Like Grant, Sherman was convinced that the Confederacy’s strategic, economic, and psychological ability to wage further war needed to be definitively crushed if the fighting were to end. Therefore, he believed that the North had to conduct its campaign as a war of conquest and employ scorched earth tactics to break the backbone of the rebellion. He called this strategy “hard war”.

Sherman’s advance through Georgia and South Carolina was characterized by widespread destruction of civilian supplies and infrastructure. Although looting was officially forbidden, historians disagree on how well this regulation was enforced.[97] Union soldiers who foraged from Southern homes became known as bummers. The speed and efficiency of the destruction by Sherman’s army was remarkable. The practice of heating rails and bending them around trees, leaving behind what came to be known as “Sherman’s neckties,” made repairs difficult. Accusations that civilians were targeted and war crimes were committed on the march have made Sherman a controversial figure to this day, particularly in the American South.

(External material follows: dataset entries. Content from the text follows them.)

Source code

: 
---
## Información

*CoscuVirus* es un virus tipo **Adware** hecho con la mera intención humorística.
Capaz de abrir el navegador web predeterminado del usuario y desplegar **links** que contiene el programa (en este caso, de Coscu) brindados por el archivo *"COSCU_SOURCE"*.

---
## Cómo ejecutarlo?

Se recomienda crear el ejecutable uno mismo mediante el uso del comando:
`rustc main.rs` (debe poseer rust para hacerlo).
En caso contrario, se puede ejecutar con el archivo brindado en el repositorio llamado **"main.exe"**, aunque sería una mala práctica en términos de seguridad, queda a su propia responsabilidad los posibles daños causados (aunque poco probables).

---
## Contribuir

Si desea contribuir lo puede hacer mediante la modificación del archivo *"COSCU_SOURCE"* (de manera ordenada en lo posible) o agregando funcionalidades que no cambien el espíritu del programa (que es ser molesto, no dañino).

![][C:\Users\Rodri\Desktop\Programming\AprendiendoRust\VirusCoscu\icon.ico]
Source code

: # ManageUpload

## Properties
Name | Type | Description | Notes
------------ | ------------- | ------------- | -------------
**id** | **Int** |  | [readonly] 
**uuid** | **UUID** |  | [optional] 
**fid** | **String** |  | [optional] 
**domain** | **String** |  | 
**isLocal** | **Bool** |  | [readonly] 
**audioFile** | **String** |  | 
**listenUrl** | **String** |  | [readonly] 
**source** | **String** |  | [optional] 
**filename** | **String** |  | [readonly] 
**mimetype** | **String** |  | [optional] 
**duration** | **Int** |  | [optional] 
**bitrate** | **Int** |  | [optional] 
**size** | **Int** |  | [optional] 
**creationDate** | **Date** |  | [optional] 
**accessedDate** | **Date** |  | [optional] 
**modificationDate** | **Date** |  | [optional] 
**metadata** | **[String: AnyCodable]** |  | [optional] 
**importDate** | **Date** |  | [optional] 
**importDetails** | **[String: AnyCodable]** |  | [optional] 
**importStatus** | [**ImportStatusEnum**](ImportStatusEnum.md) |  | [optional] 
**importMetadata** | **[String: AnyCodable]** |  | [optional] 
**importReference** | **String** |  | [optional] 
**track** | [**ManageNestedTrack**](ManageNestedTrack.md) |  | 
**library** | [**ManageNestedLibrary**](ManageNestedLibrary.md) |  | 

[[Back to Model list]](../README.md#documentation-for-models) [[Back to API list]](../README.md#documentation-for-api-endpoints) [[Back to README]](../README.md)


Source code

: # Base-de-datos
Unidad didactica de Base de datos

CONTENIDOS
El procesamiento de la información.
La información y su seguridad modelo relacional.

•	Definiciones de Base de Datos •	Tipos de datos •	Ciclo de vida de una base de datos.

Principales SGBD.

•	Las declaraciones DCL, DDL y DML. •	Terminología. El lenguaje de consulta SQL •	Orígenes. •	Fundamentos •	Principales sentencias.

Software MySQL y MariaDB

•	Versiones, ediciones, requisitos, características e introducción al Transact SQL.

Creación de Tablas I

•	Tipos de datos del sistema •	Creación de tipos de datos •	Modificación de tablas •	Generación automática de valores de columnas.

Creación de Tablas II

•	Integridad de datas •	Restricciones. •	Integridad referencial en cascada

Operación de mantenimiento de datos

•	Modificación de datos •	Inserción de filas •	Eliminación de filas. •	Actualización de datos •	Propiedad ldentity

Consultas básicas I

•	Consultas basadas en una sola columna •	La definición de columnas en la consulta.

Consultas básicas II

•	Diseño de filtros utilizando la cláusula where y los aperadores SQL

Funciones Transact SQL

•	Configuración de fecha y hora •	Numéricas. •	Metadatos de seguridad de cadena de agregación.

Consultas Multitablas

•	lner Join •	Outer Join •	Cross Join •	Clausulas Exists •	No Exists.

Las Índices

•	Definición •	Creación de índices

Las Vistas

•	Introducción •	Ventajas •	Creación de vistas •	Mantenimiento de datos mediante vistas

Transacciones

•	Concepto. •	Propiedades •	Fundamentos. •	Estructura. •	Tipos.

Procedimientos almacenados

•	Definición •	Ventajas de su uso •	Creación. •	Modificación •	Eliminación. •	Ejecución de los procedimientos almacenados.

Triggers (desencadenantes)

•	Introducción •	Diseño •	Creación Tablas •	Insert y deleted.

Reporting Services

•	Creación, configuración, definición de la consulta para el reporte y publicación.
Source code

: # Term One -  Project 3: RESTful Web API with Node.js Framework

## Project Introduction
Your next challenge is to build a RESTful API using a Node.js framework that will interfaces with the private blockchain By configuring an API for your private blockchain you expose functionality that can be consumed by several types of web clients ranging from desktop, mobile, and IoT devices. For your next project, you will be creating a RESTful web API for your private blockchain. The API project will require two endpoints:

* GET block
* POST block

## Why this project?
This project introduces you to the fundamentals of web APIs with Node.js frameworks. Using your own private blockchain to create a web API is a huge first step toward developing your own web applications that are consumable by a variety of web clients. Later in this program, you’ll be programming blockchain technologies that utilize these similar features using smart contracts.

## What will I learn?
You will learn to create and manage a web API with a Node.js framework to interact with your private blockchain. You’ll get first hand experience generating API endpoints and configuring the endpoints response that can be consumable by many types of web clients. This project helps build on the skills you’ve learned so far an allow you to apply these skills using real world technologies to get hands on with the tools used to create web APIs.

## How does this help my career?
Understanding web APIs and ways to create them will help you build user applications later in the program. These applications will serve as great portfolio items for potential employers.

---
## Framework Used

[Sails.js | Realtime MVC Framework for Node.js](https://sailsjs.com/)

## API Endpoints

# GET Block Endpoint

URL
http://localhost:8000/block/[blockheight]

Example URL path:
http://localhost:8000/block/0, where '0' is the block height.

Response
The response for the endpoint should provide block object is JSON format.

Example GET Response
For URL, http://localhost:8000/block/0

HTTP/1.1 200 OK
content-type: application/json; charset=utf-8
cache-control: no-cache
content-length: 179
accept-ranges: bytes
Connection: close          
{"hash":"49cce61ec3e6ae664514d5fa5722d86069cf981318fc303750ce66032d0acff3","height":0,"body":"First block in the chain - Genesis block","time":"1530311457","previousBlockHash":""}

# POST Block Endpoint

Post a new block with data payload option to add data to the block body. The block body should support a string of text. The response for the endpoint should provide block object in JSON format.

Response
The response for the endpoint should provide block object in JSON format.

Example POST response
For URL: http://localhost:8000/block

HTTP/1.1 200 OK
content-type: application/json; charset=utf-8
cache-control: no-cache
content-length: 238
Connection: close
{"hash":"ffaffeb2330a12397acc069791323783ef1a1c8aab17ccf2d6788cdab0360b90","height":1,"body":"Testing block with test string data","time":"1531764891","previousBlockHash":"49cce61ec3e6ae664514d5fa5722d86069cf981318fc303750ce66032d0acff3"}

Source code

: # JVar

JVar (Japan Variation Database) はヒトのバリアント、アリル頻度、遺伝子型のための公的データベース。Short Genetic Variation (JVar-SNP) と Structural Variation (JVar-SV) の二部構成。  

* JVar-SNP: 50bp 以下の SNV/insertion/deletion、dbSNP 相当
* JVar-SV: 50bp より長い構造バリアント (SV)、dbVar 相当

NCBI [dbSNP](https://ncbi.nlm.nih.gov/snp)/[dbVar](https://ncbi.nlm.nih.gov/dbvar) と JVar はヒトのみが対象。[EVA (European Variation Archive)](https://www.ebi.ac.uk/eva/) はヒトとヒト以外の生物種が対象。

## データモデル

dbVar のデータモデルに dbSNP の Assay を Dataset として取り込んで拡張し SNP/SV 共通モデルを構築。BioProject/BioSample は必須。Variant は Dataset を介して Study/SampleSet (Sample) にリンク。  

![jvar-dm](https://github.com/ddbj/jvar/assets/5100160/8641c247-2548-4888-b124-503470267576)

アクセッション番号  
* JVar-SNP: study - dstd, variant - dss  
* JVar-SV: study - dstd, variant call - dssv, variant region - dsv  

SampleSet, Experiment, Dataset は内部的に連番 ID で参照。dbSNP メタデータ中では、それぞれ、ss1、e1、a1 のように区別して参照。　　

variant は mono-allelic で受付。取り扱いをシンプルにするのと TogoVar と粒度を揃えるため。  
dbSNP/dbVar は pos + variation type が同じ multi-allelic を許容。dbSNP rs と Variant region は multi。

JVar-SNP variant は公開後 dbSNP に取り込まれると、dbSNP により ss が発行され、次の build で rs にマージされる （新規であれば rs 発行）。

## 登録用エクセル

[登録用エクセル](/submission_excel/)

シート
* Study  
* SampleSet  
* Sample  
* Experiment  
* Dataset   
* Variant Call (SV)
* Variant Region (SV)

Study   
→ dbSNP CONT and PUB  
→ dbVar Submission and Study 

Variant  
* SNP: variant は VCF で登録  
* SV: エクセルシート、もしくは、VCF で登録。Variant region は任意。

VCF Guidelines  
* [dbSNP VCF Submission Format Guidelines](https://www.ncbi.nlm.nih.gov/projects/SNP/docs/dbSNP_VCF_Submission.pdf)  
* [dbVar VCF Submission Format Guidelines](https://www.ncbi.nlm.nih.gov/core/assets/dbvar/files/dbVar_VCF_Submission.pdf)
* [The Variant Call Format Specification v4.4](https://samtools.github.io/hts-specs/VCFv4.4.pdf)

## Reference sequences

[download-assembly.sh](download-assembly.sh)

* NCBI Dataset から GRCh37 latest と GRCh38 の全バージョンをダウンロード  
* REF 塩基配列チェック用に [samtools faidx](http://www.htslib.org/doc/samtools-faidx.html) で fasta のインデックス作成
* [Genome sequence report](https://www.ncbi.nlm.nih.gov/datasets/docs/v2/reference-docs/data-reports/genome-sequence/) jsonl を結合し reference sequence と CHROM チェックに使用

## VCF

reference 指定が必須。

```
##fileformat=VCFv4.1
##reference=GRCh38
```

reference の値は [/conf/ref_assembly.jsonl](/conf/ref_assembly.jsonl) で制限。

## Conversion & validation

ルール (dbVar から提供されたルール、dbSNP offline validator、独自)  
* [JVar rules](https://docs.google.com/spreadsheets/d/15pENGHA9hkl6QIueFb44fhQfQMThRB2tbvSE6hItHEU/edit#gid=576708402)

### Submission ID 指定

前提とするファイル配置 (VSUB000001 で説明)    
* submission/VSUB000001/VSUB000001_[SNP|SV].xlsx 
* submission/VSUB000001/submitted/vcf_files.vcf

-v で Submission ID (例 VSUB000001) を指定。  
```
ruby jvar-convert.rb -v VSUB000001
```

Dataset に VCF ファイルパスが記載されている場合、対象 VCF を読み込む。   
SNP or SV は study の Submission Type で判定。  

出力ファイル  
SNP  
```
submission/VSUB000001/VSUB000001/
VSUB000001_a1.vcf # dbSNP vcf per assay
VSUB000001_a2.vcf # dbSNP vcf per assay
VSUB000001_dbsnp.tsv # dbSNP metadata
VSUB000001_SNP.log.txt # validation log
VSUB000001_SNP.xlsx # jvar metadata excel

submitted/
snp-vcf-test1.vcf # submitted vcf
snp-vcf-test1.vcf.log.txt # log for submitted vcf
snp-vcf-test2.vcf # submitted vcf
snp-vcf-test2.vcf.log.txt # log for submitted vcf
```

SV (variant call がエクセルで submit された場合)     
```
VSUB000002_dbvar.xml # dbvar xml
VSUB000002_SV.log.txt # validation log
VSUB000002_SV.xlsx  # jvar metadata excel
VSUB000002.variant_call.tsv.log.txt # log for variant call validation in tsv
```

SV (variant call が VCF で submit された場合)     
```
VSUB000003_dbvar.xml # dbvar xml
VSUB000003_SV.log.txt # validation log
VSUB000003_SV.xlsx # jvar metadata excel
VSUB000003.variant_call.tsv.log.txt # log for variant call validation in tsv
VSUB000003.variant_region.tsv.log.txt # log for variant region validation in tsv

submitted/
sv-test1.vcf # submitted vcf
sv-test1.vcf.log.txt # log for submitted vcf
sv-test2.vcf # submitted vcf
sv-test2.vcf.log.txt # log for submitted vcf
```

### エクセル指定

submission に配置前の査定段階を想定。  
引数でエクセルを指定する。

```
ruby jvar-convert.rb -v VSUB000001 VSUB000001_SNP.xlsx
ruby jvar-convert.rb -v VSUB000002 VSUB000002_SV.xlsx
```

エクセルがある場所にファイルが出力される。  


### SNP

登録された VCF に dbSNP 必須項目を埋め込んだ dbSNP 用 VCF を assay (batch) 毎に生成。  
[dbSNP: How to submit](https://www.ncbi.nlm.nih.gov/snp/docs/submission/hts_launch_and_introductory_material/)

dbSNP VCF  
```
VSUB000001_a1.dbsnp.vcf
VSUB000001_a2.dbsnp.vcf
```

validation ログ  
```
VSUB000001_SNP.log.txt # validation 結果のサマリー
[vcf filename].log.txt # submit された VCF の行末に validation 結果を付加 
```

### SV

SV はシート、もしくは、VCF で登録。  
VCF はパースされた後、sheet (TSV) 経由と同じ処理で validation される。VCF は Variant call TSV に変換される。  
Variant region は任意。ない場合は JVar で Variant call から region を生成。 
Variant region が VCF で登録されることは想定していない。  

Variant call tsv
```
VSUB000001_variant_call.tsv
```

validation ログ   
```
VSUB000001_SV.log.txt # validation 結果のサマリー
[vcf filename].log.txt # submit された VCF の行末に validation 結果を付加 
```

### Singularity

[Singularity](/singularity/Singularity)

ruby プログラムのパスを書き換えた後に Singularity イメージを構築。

The damage done by Sherman was almost entirely limited to the destruction of property. Though exact figures are not available, the loss of civilian life appears to have been very small.[98] Consuming supplies, wrecking infrastructure, and undermining morale were Sherman’s stated goals, and several of his Southern contemporaries noted this and commented on it. For instance, Alabama-born Major Henry Hitchcock, who served in Sherman’s staff, declared that “it is a terrible thing to consume and destroy the sustenance of thousands of people,” but if the scorched earth strategy served “to paralyze their husbands and fathers who are fighting … it is mercy in the end”.[99]

The severity of the destructive acts by Union troops was significantly greater in South Carolina than in Georgia or North Carolina. This appears to have been a consequence of the animosity among both Union soldiers and officers to the state that they regarded as the “cockpit of secession”.[100] One of the most serious accusations against Sherman was that he allowed his troops to burn the city of Columbia. In 1867, Gen. O. O. Howard, commander of Sherman’s 15th Corps, reportedly said, “It is useless to deny that our troops burnt Columbia, for I saw them in the act.”[101] However, Sherman himself stated that “[i]f I had made up my mind to burn Columbia I would have burnt it with no more feeling than I would a common prairie dog village; but I did not do it …”[102] Sherman’s official report on the burning placed the blame on Confederate Lt. Gen. Wade Hampton III, who Sherman said had ordered the burning of cotton in the streets. In his memoirs, Sherman said, “In my official report of this conflagration I distinctly charged it to General Wade Hampton, and confess I did so pointedly to shake the faith of his people in him, for he was in my opinion a braggart and professed to be the special champion of South Carolina.”[103] Historian James M. McPherson has concluded that:

The fullest and most dispassionate study of this controversy blames all parties in varying proportions—including the Confederate authorities for the disorder that characterized the evacuation of Columbia, leaving thousands of cotton bales on the streets (some of them burning) and huge quantities of liquor undestroyed … Sherman did not deliberately burn Columbia; a majority of Union soldiers, including the general himself, worked through the night to put out the fires.[104]

In this general connection, it is also noteworthy that Sherman and his subordinates (particularly John A. Logan) took steps to protect Raleigh, North Carolina, from acts of revenge after the assassination of President Lincoln.[105]